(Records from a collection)
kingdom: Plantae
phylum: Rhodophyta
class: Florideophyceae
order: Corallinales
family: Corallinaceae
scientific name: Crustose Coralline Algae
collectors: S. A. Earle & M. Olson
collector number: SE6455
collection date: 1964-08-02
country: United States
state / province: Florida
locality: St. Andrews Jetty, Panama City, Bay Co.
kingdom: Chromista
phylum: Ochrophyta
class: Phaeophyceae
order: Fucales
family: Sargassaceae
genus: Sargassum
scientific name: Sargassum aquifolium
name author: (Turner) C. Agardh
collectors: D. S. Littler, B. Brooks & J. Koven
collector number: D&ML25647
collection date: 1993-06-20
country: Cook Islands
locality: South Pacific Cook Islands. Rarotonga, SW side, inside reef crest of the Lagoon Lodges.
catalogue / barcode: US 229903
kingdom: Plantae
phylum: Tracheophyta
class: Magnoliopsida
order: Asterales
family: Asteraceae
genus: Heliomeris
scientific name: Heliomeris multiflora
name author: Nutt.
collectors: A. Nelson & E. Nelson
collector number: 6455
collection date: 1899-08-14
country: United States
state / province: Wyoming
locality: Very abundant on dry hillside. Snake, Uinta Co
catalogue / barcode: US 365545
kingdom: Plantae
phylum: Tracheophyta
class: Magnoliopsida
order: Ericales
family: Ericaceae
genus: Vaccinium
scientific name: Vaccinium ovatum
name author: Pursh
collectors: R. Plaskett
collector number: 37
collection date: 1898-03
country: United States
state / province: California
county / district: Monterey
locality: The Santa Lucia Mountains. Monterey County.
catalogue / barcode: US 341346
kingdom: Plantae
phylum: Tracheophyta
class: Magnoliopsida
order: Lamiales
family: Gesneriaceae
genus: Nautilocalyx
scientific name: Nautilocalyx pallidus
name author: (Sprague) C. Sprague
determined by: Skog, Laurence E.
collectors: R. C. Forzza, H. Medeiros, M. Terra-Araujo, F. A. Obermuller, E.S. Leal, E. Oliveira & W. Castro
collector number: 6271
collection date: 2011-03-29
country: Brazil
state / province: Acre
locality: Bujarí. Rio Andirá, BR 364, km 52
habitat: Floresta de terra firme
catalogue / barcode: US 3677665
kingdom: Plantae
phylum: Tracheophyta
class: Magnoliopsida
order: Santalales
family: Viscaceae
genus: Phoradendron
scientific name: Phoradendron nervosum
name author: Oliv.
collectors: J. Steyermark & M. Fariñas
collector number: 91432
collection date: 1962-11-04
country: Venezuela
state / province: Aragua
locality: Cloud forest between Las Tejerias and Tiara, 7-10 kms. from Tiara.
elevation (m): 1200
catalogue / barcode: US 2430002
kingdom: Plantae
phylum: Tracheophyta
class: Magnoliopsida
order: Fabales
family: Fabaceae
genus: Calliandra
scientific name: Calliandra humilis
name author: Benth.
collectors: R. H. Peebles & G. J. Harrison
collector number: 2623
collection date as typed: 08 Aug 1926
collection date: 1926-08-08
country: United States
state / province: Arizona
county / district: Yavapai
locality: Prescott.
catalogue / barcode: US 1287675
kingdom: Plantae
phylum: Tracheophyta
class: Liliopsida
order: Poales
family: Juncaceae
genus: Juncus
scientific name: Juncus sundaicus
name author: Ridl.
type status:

◆ WORK TO BE COMPLETED ◆
Starting at the line that contains "collectors: R. Plaskett" and ending at the end of the records, switch "catalogue / barcode" to "catalog number" and write out those lines again with nothing else changed.

◆ EXERCISE RESULT ◆
collectors: R. Plaskett
collector number: 37
collection date: 1898-03
country: United States
state / province: California
county / district: Monterey
locality: The Santa Lucia Mountains. Monterey County.
catalog number: US 341346
kingdom: Plantae
phylum: Tracheophyta
class: Magnoliopsida
order: Lamiales
family: Gesneriaceae
genus: Nautilocalyx
scientific name: Nautilocalyx pallidus
name author: (Sprague) C. Sprague
determined by: Skog, Laurence E.
collectors: R. C. Forzza, H. Medeiros, M. Terra-Araujo, F. A. Obermuller, E.S. Leal, E. Oliveira & W. Castro
collector number: 6271
collection date: 2011-03-29
country: Brazil
state / province: Acre
locality: Bujarí. Rio Andirá, BR 364, km 52
habitat: Floresta de terra firme
catalog number: US 3677665
kingdom: Plantae
phylum: Tracheophyta
class: Magnoliopsida
order: Santalales
family: Viscaceae
genus: Phoradendron
scientific name: Phoradendron nervosum
name author: Oliv.
collectors: J. Steyermark & M. Fariñas
collector number: 91432
collection date: 1962-11-04
country: Venezuela
state / province: Aragua
locality: Cloud forest between Las Tejerias and Tiara, 7-10 kms. from Tiara.
elevation (m): 1200
catalog number: US 2430002
kingdom: Plantae
phylum: Tracheophyta
class: Magnoliopsida
order: Fabales
family: Fabaceae
genus: Calliandra
scientific name: Calliandra humilis
name author: Benth.
collectors: R. H. Peebles & G. J. Harrison
collector number: 2623
collection date as typed: 08 Aug 1926
collection date: 1926-08-08
country: United States
state / province: Arizona
county / district: Yavapai
locality: Prescott.
catalog number: US 1287675
kingdom: Plantae
phylum: Tracheophyta
class: Liliopsida
order: Poales
family: Juncaceae
genus: Juncus
scientific name: Juncus sundaicus
name author: Ridl.
type status:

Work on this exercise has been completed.